Saudi-Mexican Clash Halts Record Oil Cut Deal

Top oil nations struggled to finalise record output cuts at G20 talks on Friday to boost prices slammed by the coronavirus crisis, as Saudi Arabia clashed with Mexico despite United States President Donald Trump’s mediation offer.
OPEC led by Saudi Arabia and its allies led by Russia, which together make up the informal OPEC+ group, had forged a pact to curb crude production by 10 million barrels per day (bpd) or 10 percent of global supplies in marathon talks on Thursday.
Russia and OPEC said they wanted other producers, including the US and Canada, to cut a further five percent.
But efforts to conclude the deal hit the buffers when Mexico said it would only cut output by a quarter of the amount demanded by OPEC+.
Measures to curb the spread of the coronavirus have destroyed demand for fuel and driven down oil prices, straining the budgets of oil producers and hammering the US shale industry, which is more vulnerable to low prices due to its higher costs.
Mexico President Andres Manuel Lopez Obrador said on Friday that Trump had offered to make extra US cuts on his behalf, an unusual offer by a president who has long railed against OPEC.
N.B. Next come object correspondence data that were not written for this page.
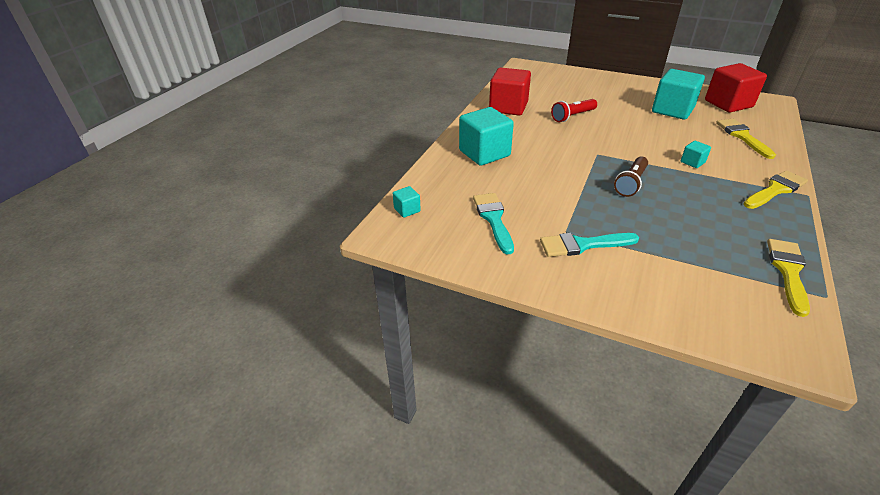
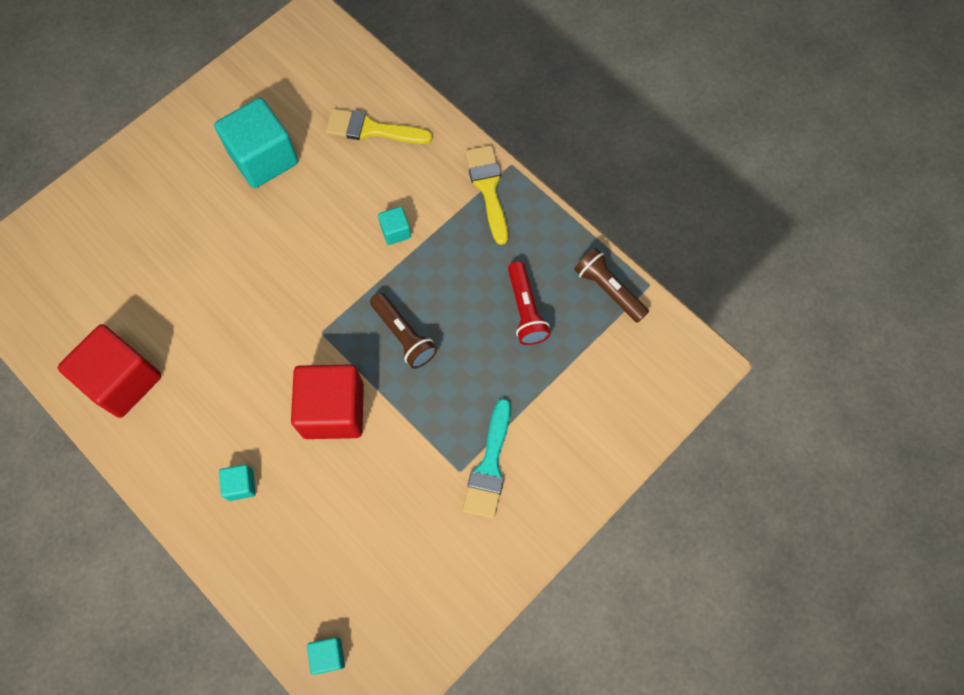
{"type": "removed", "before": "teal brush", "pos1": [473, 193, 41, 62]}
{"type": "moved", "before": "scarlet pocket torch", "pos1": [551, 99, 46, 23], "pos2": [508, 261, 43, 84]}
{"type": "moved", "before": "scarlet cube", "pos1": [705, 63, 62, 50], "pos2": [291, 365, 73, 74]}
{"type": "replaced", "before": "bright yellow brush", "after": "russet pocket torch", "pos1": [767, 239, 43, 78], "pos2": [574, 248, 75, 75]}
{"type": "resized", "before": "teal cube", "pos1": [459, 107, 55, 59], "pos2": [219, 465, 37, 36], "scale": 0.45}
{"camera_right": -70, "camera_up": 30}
Trump, who had threatened Saudi Arabia with oil tariffs if it did not fix the market’s oversupply problem, said Washington would help Mexico by picking up “some of the slack” and being reimbursed later. He did not say how this would work.
But the offer was still not enough to close the deal.
Two sources familiar with the discussions told Reuters News Agency that Saudi Arabia clashed with Mexico on Thursday and again on Friday, when the kingdom hosted talks of energy ministers from the Group of 20 major economies that were aimed at endorsing OPEC+ efforts.
Hours after talks ended, a G20 communique made no mention of the cuts or quantities, but only referred to “measures to ensure energy market stability”. It remained unclear how the OPEC+ pact could now be finalised.
“We call on all nations to use every means at their disposal to help reduce the surplus,” US Energy Secretary Dan Brouillette had told the G20 talks.
Brouillette said the US would offer support with a natural decline in its oil output driven by economic forces. Although not a formal cut, it still represents a significant shift for by a country that has never joined OPEC in coordinated action.
Brouillette said US output could fall by between two and three million bpd by the end of 2020 – a bigger drop over a shorter period of time than officials previously indicated.
Market crisis
Kremlin spokesman Dmitry Peskov said action involving others was “unavoidable”, even though he acknowledged US law barred US producers from joining any price cartel.
Trump and Russian President Vladimir Putin held talks on Friday that included discussing the energy market.
Oil markets were closed on Friday, but prices failed to rally after Thursday’s talks on cuts, because even an unprecedented cut of 15 percent in global supplies, as envisaged by OPEC+, would still leave a huge overhang when demand has plunged 30 percent.
The Mexican president said Mexico offered OPEC+ a cut of just 100,000 bpd – not the 400,000 bpd demanded – but said Trump had “very generously said to me that they were going to help us with the additional 250,000 (bpd)” of cuts.
Mexico, which has long been in a standoff with Washington over Trump’s plan to build a wall between the two countries, cares less about low oil prices and more about volume because of its hedging programme, which protects it against price falls.
The crisis in the oil market has pushed Russia and Saudi Arabia to patch up differences after their acrimonious OPEC+ meeting in March. At that meeting, a dispute over how best to tackle falling prices led them to scrap their existing pact on production restraint that had helped balance the market for three years.
The new OPEC+ deal envisaged all members reducing output by 23 percent, with Saudi Arabia and Russia each cutting 2.5 million bpd and Iraq cutting over one million bpd in May and June.
Riyadh and Moscow agreed that their cuts would both be calculated from an October 2018 baseline of 11 million bpd, even though Saudi supplies surged to 12.3 million bpd this April.
Under the plans, OPEC+ would ease cuts to eight million bpd from July to December and relax them further to six million bpd between January 2021 and April 2022, OPEC+ documents showed.
Norway and Canada, both outside OPEC+, have suggested they could cut if the deal was implemented.
UBS said the cuts were still not enough. “We still see Brent [crude oil] falling to $20 per barrel or lower in the second quarter of 2020,” it said.